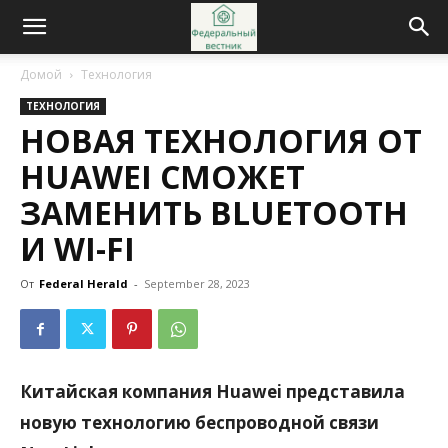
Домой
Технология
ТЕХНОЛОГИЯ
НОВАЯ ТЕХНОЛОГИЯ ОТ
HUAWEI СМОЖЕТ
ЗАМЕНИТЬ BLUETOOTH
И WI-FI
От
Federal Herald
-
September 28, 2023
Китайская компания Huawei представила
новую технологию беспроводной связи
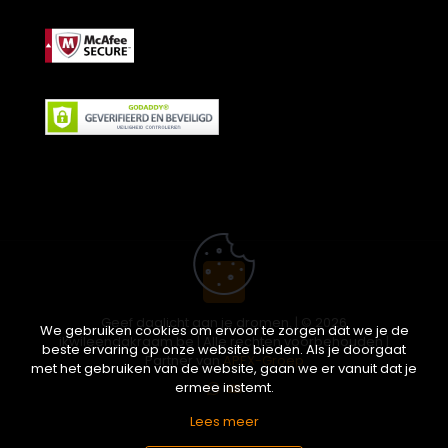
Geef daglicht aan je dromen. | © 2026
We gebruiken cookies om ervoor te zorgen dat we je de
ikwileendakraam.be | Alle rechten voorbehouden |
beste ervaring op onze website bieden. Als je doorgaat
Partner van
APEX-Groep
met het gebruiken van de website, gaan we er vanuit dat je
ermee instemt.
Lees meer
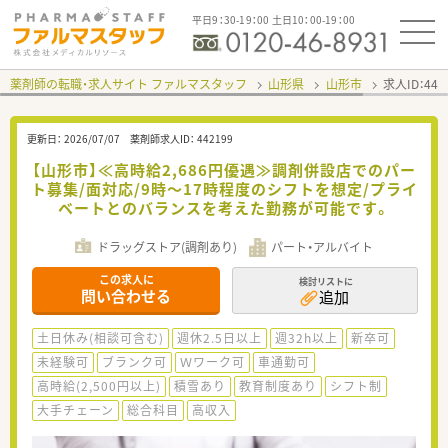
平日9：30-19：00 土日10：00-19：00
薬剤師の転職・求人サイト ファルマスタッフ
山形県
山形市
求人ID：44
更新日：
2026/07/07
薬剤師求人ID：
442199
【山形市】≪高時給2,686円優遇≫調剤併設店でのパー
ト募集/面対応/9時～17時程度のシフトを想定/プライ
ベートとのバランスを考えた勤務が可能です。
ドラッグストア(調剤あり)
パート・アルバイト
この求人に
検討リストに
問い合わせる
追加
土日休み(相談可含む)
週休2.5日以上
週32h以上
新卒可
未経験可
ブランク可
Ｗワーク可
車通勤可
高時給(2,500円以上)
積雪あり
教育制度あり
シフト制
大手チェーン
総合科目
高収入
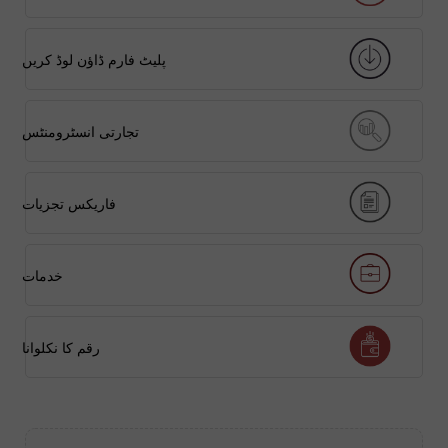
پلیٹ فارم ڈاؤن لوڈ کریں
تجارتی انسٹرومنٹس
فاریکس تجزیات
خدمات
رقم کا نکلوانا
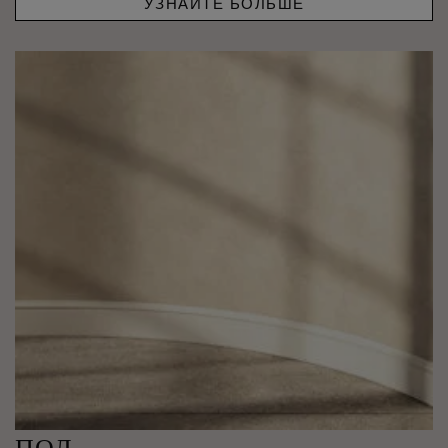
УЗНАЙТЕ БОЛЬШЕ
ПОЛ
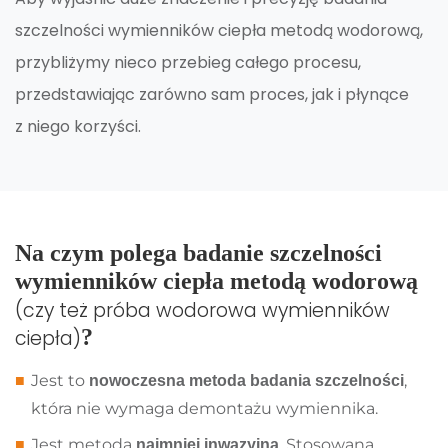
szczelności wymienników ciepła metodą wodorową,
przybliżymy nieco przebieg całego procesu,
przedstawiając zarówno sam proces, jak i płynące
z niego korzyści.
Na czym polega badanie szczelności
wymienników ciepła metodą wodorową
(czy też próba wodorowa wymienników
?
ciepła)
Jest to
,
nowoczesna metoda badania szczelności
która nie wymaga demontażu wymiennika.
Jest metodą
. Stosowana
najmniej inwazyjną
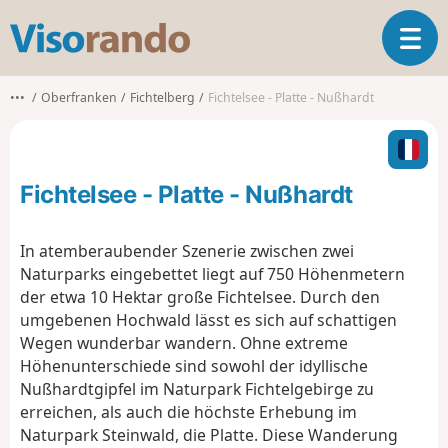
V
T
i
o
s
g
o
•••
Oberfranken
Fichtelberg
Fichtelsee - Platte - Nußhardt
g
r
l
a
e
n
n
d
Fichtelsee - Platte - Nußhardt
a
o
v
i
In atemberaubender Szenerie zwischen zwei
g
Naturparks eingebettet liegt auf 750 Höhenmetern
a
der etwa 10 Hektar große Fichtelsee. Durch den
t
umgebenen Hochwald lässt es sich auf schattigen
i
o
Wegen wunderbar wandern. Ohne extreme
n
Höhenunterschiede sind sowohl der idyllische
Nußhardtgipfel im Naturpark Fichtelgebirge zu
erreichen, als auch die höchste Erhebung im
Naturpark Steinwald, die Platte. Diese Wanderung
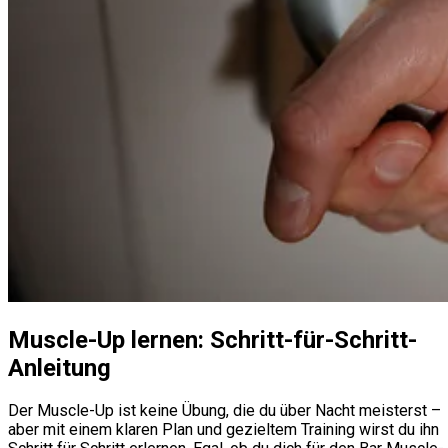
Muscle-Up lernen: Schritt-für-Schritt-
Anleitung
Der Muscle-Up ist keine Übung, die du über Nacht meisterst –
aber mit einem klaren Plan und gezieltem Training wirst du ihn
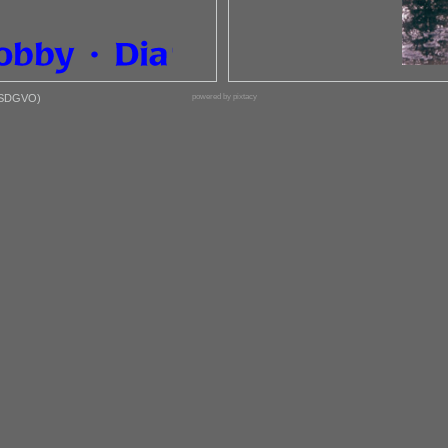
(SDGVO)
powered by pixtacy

* * * * * * * * *

When you retype the material above, copy each line exactly and drop whatever images appear in it.

Домой
Технология
ТЕХНОЛОГИЯ
НОВАЯ ТЕХНОЛОГИЯ ОТ
HUAWEI СМОЖЕТ
ЗАМЕНИТЬ BLUETOOTH
И WI-FI
От
Federal Herald
-
September 28, 2023
Китайская компания Huawei представила
новую технологию беспроводной связи
Geef daglicht aan je dromen. | © 2026
We gebruiken cookies om ervoor te zorgen dat we je de
ikwileendakraam.be | Alle rechten voorbehouden |
beste ervaring op onze website bieden. Als je doorgaat
Partner van
APEX-Groep
met het gebruiken van de website, gaan we er vanuit dat je
ermee instemt.
Lees meer
平日9：30-19：00 土日10：00-19：00
薬剤師の転職・求人サイト ファルマスタッフ
山形県
山形市
求人ID：44
更新日：
2026/07/07
薬剤師求人ID：
442199
【山形市】≪高時給2,686円優遇≫調剤併設店でのパー
ト募集/面対応/9時～17時程度のシフトを想定/プライ
ベートとのバランスを考えた勤務が可能です。
ドラッグストア(調剤あり)
パート・アルバイト
この求人に
検討リストに
問い合わせる
追加
土日休み(相談可含む)
週休2.5日以上
週32h以上
新卒可
未経験可
ブランク可
Ｗワーク可
車通勤可
高時給(2,500円以上)
積雪あり
教育制度あり
シフト制
大手チェーン
総合科目
高収入
پلیٹ فارم ڈاؤن لوڈ کریں
تجارتی انسٹرومنٹس
فاریکس تجزیات
خدمات
رقم کا نکلوانا
УЗНАЙТЕ БОЛЬШЕ
ПОЛ
szczelności wymienników ciepła metodą wodorową,
przybliżymy nieco przebieg całego procesu,
przedstawiając zarówno sam proces, jak i płynące
z niego korzyści.
Na czym polega badanie szczelności
wymienników ciepła metodą wodorową
(czy też próba wodorowa wymienników
?
ciepła)
Jest to
,
nowoczesna metoda badania szczelności
która nie wymaga demontażu wymiennika.
Jest metodą
. Stosowana
najmniej inwazyjną
V
T
i
o
s
g
o
•••
Oberfranken
Fichtelberg
Fichtelsee - Platte - Nußhardt
g
r
l
a
e
n
n
d
Fichtelsee - Platte - Nußhardt
a
o
v
i
In atemberaubender Szenerie zwischen zwei
g
Naturparks eingebettet liegt auf 750 Höhenmetern
a
der etwa 10 Hektar große Fichtelsee. Durch den
t
umgebenen Hochwald lässt es sich auf schattigen
i
o
Wegen wunderbar wandern. Ohne extreme
n
Höhenunterschiede sind sowohl der idyllische
Nußhardtgipfel im Naturpark Fichtelgebirge zu
erreichen, als auch die höchste Erhebung im
Naturpark Steinwald, die Platte. Diese Wanderung
Muscle-Up lernen: Schritt-für-Schritt-
Anleitung
Der Muscle-Up ist keine Übung, die du über Nacht meisterst –
aber mit einem klaren Plan und gezieltem Training wirst du ihn
(SDGVO)
powered by pixtacy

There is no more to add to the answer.